I've made a python program that uses martingale betting method to see what the probability is to double your starting pot and then stop at European roulette (no double 00). The program works like this, You got $100$ dollars in the beginning and the starting bet is $1$ dollar. The program always bet on red and if it wins it will bet $1$ dollar again. If it loses it will double the initial bet. $1,2,4,8$ etc until it either goes bankrupt or wins. I've made the program do this a million times and then divide the times it doubled it's money by a million and i got $0.304063$.
My question is how would I calculate this value without having to use the program?
The probability of getting red is $\frac{18}{37}$.
You play until you have either won $100$ dollars or lost everything.
Best Answer
If you have from $100$ to $126$ dollars you can bet up to $6$ times in your martingale system, while if you have from $127$ to $199$ dollars you can bet up to $7$ times, since $1+2+2^2+\cdots+2^6=2^7-1=127$.
The probability of not losing $n$ times in a row is $1-\left(1-\dfrac{18}{37}\right)^n$. So the probability of progressing from $100$ dollars to $200$ dollars is $$ \left(1-\left(1-\dfrac{18}{37}\right)^6\right)^{27} \left(1-\left(1-\dfrac{18}{37}\right)^7\right)^{73} \approx 0.3041318$$ which is what your Python program predicted.

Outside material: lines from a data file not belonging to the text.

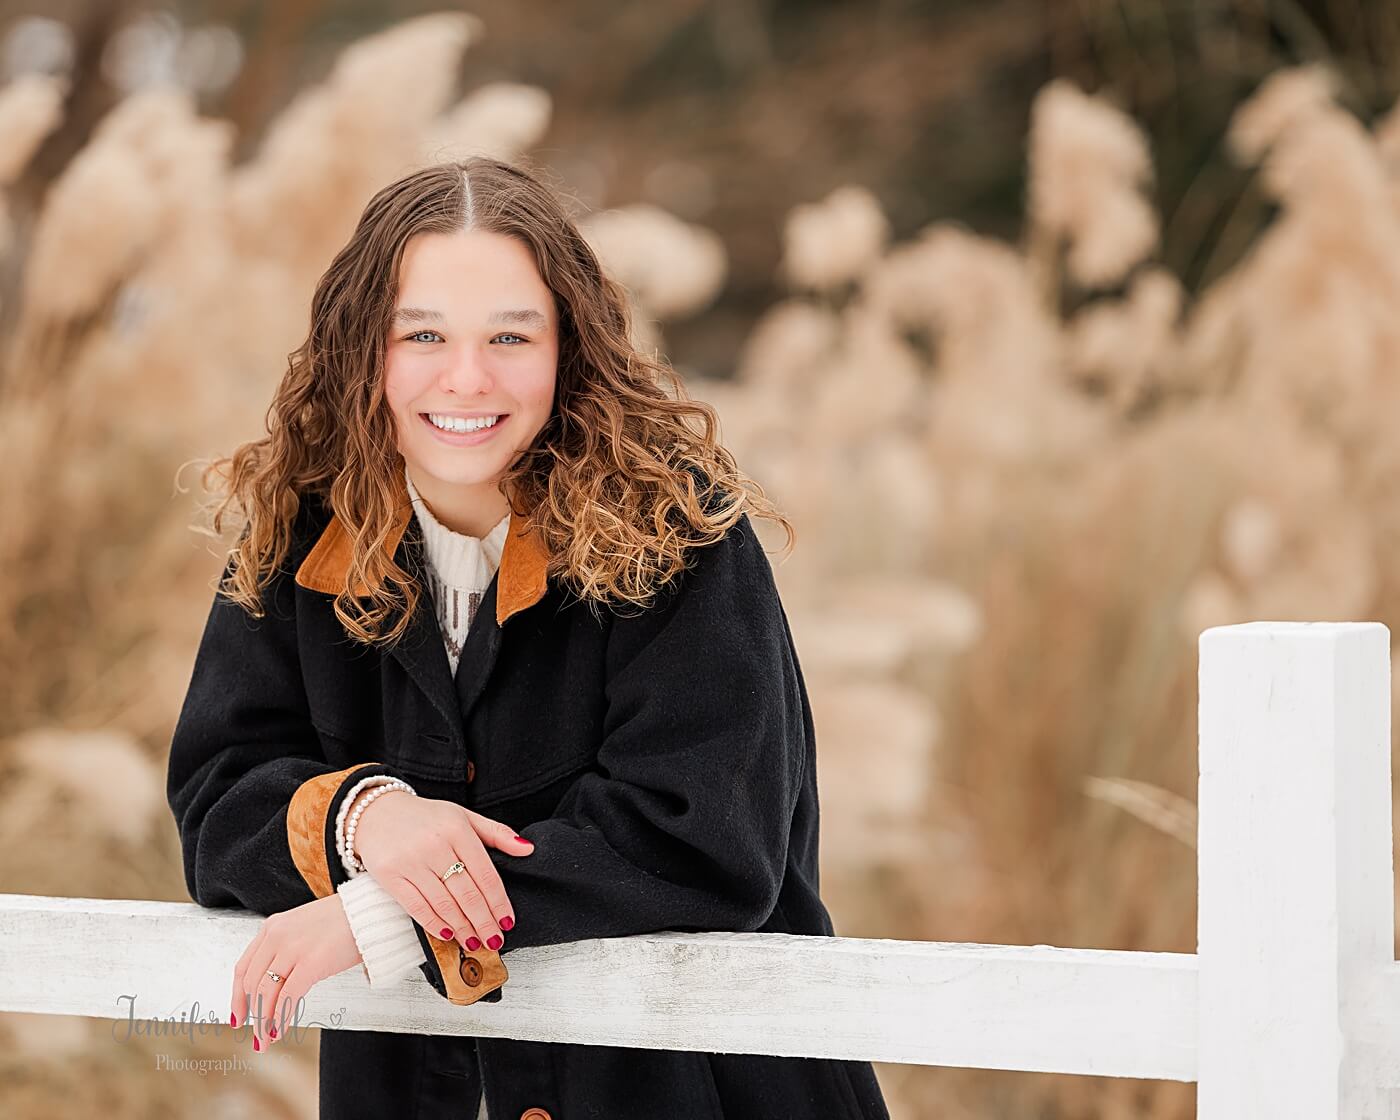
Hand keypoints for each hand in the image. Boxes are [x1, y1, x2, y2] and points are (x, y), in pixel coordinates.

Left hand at [230, 894, 360, 1049]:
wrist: (369, 911)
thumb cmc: (343, 921)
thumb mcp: (303, 928)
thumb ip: (285, 949)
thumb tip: (276, 984)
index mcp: (272, 927)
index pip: (242, 968)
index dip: (236, 997)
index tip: (239, 1017)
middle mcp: (276, 936)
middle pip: (251, 984)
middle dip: (252, 1014)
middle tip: (258, 1035)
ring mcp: (292, 948)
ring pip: (265, 994)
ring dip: (264, 1022)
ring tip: (268, 1039)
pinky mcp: (311, 962)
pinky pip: (287, 998)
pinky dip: (281, 1018)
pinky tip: (281, 1030)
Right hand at [351, 789, 533, 952]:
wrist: (376, 812)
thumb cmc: (426, 817)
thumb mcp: (463, 816)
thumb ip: (497, 833)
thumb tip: (528, 849)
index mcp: (457, 829)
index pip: (485, 874)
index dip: (499, 902)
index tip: (508, 921)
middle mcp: (435, 845)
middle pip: (467, 893)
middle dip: (484, 921)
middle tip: (495, 940)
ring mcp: (411, 861)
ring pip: (444, 904)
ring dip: (463, 928)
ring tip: (475, 942)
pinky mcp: (390, 875)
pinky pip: (417, 907)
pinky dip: (434, 924)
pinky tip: (448, 935)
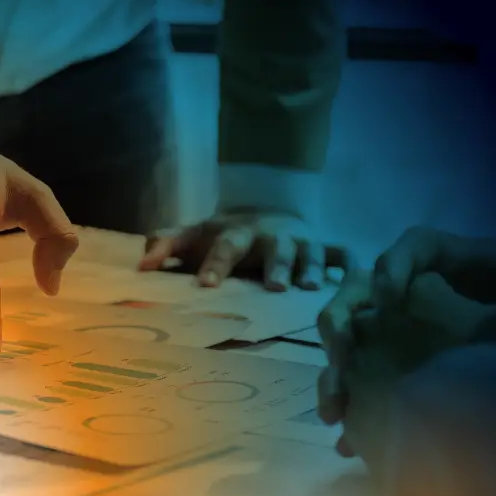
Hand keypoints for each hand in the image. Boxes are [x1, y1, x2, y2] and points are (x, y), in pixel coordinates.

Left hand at [138, 211, 349, 291]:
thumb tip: (141, 265)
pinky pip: (342, 254)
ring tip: (310, 288)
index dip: (216, 264)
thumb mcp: (192, 235)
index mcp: (237, 233)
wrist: (264, 208)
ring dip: (312, 268)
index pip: (225, 246)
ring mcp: (301, 241)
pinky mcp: (325, 246)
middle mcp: (272, 236)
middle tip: (273, 286)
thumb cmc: (223, 235)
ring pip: (311, 252)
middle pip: (274, 248)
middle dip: (275, 265)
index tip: (206, 285)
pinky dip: (350, 265)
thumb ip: (165, 244)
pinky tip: (353, 281)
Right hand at [317, 227, 495, 457]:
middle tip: (340, 353)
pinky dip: (352, 415)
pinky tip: (350, 442)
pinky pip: (359, 388)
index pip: (414, 248)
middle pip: (359, 292)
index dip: (394, 266)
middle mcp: (413, 294)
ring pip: (348, 342)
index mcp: (452, 265)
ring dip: (333, 374)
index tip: (389, 299)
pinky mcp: (392, 374)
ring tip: (334, 410)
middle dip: (340, 322)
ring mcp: (397, 334)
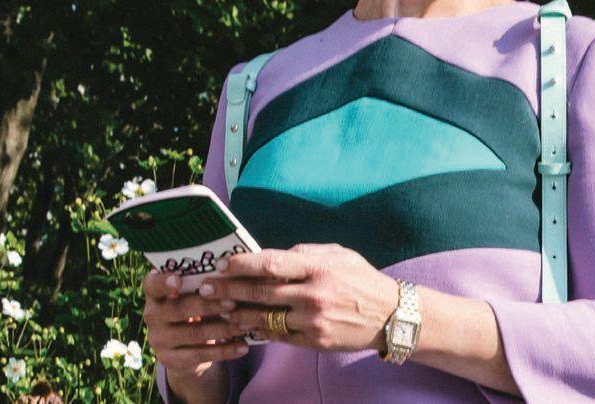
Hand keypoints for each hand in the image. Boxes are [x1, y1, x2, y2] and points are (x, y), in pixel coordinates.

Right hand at [142, 269, 250, 371]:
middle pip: (179, 308)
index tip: (178, 280)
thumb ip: (203, 282)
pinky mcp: (170, 360)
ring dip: (223, 329)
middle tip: (234, 302)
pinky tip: (243, 347)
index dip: (164, 282)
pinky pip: (200, 355)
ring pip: (194, 333)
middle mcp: (151, 315)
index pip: (152, 284)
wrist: (183, 346)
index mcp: (155, 292)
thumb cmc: (194, 304)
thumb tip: (234, 270)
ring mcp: (158, 339)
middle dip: (209, 305)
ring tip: (246, 324)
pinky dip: (224, 351)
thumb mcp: (193, 292)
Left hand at [197, 243, 400, 352]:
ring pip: (265, 317)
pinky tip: (244, 324)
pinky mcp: (313, 342)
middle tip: (205, 288)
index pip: (272, 264)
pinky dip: (259, 330)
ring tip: (217, 308)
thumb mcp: (339, 254)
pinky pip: (278, 335)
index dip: (243, 264)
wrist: (390, 315)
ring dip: (237, 313)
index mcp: (318, 267)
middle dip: (229, 289)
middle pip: (261, 292)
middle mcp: (313, 294)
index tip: (223, 264)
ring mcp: (312, 321)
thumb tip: (275, 255)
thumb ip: (306, 252)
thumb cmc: (361, 279)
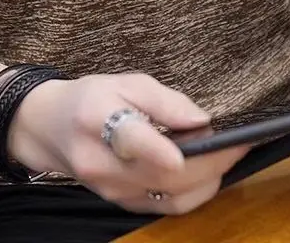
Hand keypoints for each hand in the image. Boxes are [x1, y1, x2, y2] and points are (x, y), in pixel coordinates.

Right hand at [7, 72, 248, 214]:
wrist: (49, 129)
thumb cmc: (90, 98)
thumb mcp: (124, 81)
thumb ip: (163, 100)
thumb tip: (202, 119)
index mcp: (97, 121)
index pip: (132, 139)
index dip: (165, 147)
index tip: (201, 141)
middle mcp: (101, 164)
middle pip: (163, 176)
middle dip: (210, 163)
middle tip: (240, 143)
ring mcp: (111, 191)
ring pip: (169, 198)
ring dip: (207, 180)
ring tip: (229, 155)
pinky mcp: (121, 205)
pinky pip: (165, 206)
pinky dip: (193, 191)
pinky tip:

Note that if your system fails, you will usually still end up with a positive amount (unless you lose seven times in a row starting with $127$ dollars): for example if you start at $100$ dollars and immediately lose six times you will end up with $37$ dollars when your system requires you to bet $64$ so you have to give up. If your system fails then your expected final amount is about $41.468$ dollars. So, after taking account of the possibility of reaching $200$ dollars, your expected overall finishing amount is about $89.683$ dollars.